27.11.20

GILLIAN WELCH – Boots No 2: The Lost Songs Volumes 1-3

Earnest Gillian Welch fans like me nowadays bear a striking resemblance to that frustrated bloke at the bus stop. You wait for ages, only for the unexpected arrival of an avalanche of riches. It is now nine years since her and partner Dave Rawlings released The Harrow & The Harvest, their last album of newly recorded songs, the only respite during this lengthy drought being 2016’s Boots No 1, The Official Revival Bootleg, a 2-CD set of outtakes from the mid-nineties sessions that produced her debut set Revival and which was reviewed here on Just Backdated - http://justbackdated.blogspot.com/2016/11/gillian-welch-boots-no-1-official.html. 

        October saw the download-only release of an album of cover versions called All The Good Times that, annoyingly, I can’t seem to download, especially as it contains their take on John Prine’s lovely ‘Hello In There’. Now, suddenly, we have Boots No 2: The Lost Songs Volumes 1-3, available for some time as a download with a 3-CD disc set scheduled for mid-December. It contains 48 songs, all recorded as demos in 2002 to fulfil obligations to a publisher who was presumably charged with distributing them to artists that might record them. 

        Only three of these songs are familiar to Welch/Rawlings fans, so I’ll deal with them first. Two appeared on Soul Journey (2003) which suggests they are outtakes from these sessions. ‘One Little Song’ is taken at a slightly faster tempo than the album version but is otherwise identical, while the blues standard ‘Make Me Down A Pallet On Your Floor’ benefits from a sweeter guitar part, courtesy of Rawlings. The third, Hank Williams’ ‘How’s About You’, appeared on Rawlings’ A Friend Of A Friend solo LP in 2009. Here Welch takes the vocal on a sparser arrangement. 

        

        Which leaves us with 45 further songs to digest, a veritable feast that might not have been laid on our table but for a tornado that ravaged East Nashville in March of this year, tearing the roof off Welch and Rawlings’ private studio where their archive was stored. The effort to salvage the archive inspired an atypical decision on their part to release this motherlode of tracks, hitherto intended only for business use. 

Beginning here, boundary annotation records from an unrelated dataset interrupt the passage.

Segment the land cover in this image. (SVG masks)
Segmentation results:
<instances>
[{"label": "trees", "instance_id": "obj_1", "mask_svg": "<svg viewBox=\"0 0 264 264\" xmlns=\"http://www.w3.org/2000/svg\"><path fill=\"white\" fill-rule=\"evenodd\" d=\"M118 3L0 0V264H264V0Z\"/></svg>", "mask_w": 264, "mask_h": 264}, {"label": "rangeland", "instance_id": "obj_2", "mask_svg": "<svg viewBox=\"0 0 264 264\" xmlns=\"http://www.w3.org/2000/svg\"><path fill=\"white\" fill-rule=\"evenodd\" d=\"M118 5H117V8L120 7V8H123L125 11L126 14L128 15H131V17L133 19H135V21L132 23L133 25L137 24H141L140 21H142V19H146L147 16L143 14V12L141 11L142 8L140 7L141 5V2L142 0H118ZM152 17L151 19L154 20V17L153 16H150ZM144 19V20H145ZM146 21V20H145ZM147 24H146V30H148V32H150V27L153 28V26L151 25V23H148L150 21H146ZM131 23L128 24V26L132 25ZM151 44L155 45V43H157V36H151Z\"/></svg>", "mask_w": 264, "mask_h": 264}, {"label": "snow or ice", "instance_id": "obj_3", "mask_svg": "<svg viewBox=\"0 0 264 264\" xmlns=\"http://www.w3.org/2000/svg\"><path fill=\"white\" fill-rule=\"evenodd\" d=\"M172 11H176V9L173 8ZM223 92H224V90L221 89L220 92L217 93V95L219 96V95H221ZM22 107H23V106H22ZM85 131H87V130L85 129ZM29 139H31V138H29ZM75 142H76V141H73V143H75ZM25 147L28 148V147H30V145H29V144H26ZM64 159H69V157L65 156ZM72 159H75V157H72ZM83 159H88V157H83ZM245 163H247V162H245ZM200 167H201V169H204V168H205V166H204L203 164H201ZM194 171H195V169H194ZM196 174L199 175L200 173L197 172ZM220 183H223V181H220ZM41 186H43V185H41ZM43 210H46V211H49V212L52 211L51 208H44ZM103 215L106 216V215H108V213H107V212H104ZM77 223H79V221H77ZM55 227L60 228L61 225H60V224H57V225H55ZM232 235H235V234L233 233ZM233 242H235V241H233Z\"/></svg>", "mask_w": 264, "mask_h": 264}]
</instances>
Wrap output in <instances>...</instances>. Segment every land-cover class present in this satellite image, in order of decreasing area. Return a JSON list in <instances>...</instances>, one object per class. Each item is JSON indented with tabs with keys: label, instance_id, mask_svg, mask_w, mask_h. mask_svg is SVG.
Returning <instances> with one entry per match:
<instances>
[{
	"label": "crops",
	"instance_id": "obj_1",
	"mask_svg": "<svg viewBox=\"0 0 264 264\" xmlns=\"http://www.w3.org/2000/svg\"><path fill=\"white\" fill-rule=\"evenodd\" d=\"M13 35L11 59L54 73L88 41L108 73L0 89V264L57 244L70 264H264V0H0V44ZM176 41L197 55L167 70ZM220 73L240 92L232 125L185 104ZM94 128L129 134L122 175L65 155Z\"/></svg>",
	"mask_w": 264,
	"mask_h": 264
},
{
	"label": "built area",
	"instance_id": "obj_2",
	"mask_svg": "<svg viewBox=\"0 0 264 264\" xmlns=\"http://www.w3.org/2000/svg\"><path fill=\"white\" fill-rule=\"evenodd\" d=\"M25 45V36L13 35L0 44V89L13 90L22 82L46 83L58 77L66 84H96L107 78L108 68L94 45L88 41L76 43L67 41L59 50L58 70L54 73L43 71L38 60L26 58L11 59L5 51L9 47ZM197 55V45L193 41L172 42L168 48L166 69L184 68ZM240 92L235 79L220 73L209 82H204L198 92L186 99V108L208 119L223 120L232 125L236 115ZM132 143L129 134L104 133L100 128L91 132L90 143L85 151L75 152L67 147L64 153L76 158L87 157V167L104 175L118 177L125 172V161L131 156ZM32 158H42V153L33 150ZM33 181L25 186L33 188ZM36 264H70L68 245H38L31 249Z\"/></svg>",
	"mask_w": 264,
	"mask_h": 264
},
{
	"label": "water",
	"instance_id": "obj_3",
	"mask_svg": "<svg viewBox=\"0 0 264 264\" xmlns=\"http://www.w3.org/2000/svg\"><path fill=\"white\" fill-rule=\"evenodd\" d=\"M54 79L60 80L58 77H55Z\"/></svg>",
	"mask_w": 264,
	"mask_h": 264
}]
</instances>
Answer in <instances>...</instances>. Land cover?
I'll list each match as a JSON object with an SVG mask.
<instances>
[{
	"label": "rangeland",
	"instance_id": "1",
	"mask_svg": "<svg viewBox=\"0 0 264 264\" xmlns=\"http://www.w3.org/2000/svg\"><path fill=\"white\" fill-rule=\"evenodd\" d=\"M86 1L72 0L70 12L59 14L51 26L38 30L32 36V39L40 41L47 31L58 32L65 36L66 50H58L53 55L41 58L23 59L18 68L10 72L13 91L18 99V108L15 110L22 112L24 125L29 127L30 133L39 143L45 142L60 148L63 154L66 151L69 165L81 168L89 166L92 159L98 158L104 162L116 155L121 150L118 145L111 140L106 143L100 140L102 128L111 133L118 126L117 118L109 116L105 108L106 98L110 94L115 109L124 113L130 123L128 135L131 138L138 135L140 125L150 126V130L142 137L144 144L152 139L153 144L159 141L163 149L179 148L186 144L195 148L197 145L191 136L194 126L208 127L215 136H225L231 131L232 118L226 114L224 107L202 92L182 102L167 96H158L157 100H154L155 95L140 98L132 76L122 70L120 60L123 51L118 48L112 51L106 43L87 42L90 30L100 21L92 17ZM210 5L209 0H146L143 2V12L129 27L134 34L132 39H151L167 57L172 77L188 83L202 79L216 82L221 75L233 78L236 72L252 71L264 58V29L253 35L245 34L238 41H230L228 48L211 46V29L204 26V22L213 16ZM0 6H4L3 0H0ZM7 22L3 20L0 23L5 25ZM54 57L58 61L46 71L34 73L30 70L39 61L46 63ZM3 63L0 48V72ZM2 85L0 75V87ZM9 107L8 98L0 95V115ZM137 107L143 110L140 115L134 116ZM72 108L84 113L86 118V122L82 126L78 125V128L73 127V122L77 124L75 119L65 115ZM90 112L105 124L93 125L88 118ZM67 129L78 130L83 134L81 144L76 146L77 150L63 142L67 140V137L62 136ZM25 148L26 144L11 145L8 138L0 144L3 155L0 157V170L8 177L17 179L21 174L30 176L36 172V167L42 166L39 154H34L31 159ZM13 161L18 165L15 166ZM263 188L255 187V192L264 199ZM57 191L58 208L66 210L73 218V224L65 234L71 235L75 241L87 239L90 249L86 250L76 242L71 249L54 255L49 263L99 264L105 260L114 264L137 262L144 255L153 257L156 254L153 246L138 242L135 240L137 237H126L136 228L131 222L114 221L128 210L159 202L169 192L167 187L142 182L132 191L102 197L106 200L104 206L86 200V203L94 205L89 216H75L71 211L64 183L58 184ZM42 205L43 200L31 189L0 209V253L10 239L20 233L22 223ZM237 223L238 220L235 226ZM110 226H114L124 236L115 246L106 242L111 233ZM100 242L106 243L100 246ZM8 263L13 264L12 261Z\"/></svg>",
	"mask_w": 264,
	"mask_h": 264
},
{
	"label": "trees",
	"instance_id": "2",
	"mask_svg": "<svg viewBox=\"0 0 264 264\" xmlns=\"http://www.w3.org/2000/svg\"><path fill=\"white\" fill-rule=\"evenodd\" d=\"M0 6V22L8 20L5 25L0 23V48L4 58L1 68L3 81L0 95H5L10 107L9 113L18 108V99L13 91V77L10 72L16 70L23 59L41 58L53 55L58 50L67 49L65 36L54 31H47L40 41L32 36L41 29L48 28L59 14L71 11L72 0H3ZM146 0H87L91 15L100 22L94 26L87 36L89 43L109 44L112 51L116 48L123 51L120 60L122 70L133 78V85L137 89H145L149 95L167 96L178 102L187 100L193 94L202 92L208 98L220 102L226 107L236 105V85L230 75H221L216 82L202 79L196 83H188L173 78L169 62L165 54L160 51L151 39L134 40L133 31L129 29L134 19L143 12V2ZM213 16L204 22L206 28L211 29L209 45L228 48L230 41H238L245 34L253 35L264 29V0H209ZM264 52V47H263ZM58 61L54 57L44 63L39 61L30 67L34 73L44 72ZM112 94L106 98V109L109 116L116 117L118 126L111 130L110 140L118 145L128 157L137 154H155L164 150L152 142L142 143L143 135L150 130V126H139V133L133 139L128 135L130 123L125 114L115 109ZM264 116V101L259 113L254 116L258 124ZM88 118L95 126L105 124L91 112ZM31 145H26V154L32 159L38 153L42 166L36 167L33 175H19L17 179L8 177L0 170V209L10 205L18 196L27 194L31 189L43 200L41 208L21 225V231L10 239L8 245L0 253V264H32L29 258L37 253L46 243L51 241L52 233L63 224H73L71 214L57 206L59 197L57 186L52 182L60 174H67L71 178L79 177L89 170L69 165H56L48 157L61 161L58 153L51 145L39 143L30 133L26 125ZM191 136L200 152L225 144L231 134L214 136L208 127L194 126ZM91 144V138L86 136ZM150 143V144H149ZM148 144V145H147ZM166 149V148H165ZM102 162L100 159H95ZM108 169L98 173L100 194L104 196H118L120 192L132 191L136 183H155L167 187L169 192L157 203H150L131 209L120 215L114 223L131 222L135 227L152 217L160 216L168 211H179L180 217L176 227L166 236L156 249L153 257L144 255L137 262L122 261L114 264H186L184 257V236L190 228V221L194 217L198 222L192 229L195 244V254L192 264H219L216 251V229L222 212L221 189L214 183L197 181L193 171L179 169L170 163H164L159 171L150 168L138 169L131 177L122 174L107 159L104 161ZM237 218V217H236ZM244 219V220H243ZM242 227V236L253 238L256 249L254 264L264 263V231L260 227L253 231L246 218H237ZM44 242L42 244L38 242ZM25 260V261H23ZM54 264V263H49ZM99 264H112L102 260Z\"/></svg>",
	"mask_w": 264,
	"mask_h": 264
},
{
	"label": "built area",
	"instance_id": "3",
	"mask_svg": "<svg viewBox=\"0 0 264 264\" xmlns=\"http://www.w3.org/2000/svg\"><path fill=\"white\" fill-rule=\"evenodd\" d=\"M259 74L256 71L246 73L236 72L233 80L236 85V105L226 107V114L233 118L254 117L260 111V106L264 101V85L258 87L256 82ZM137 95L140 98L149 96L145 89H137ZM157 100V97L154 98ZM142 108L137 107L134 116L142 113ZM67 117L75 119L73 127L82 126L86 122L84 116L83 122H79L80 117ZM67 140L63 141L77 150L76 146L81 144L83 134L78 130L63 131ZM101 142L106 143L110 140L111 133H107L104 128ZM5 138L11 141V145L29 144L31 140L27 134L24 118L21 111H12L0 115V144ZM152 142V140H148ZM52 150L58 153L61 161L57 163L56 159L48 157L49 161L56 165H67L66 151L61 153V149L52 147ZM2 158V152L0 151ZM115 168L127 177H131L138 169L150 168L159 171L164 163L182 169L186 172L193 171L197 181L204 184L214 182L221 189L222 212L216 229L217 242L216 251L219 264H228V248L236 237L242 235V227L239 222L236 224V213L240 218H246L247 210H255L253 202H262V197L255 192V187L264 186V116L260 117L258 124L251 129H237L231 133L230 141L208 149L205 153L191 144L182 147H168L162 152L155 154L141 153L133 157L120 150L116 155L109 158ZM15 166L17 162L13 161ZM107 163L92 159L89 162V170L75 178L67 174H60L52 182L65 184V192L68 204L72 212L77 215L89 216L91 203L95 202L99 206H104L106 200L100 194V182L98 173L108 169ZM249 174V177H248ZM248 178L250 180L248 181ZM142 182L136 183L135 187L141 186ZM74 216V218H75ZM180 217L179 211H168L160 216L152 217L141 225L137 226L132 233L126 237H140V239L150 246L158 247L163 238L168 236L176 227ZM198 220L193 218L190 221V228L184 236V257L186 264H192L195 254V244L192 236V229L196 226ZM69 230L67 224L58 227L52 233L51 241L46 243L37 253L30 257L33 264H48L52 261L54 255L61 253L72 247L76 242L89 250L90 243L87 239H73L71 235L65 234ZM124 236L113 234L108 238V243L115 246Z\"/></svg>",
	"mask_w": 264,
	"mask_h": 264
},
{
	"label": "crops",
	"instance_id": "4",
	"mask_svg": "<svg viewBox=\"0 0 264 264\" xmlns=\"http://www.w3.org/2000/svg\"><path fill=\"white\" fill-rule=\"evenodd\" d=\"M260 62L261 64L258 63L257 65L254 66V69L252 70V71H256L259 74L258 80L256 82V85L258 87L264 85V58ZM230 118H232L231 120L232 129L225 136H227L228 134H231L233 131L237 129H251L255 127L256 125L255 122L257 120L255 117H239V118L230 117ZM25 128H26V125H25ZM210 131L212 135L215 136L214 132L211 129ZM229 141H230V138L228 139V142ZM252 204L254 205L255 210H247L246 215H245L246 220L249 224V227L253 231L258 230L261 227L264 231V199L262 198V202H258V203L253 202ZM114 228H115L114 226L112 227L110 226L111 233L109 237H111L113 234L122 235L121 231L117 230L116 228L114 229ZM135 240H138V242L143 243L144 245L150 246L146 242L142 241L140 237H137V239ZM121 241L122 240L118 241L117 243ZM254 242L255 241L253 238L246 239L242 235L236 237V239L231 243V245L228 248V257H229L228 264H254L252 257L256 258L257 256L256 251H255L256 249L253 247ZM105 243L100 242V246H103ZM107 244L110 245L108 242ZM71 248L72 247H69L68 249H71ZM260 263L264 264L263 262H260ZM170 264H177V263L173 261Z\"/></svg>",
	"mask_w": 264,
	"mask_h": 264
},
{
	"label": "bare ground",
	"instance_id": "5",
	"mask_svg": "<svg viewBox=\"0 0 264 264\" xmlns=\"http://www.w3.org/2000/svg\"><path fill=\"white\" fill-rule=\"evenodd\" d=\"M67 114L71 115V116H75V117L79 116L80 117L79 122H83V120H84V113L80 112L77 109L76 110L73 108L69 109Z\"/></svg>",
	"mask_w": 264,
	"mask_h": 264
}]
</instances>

        The snail-like pace at which Welch and Rawlings release albums of new songs can doubtless be attributed to their endless search for perfection, the level of which surpasses the most exacting standards. It comes as no surprise, then, that their demos – if that’s what the tracks on Boots No 2 really are – do not sound like demos to me. They sound like finished recordings by an act that simply prefers to accompany itself on guitars without further adornment, unless one of them switches to banjo and/or adds a harmonica. 

        By and large the songs follow the pattern you would expect, songs of hardship, hymns to the downtrodden, a few nods to old time religion, bluesy and melancholy for the most part with a hint of anger here and there. In amongst the sadness, however, there are occasional bursts of joy, usually toe-tappers like ‘Back Turn And Swing’ that might suit the repertoire of a banjo-led quartet in check shirts and cowboy hats booked for the Saturday night hoe-down in the Lucky Horseshoe saloon. Equally joyous but on a more personal level is ‘Happy Mother’s Day’, an affecting dispatch to the birth mother that Welch, who was adopted, never knew. 

        As you would expect, some of these songs – among them ‘Hundred Miles’, ‘Beautiful Boy’ and ‘Lonesome Just Like You’ – boast gorgeous melodies, simple and seemingly effortless, on some cases so fleeting as appear merely as sketches. Variation comes with ‘Honey Baby’, a close-mike recording with muted guitar picking that sounds as if Gillian is in the room alongside you, crooning in your ear; ‘Turn It Up’, pure fifties rock’n’roll; ‘Wella Hella’, a slinky, slide-guitar 12-bar; ‘What Can I do’, a short shuffle in jazzy tempo; and ‘There’s A First Time For Everything’ which would fit neatly into a set by Tony Bennett. 

        Every now and then I can hear traces of songs that have appeared elsewhere in the Welch catalogue. There’s a suggestion of ’Caleb Meyer’ in ‘Shotgun; of ‘Scarlett Town’ in ‘Little Lui’; and ‘Red Clay Halo’ in ‘Back Turn And Swing’. I should add here that ‘Didnt I is a charming, albeit slower but still shameless, rewrite of Willie DixonMy Babe’ but this is an aberration. The simple country blues of ‘Picasso’ more characteristic of their work, enhanced here by whichever of the pair blows the harp. It's quite beautiful. 

        Forty-eight songs are a lot to digest but I’ve listened to them all at least three times now and while it may be that new delights dawn on me after repeated listening, I can state without a shadow of a doubt that Gillian Welch and David Rawlings are composers and musicians of the highest rank who produce music as lovely as anything you’ll hear right now.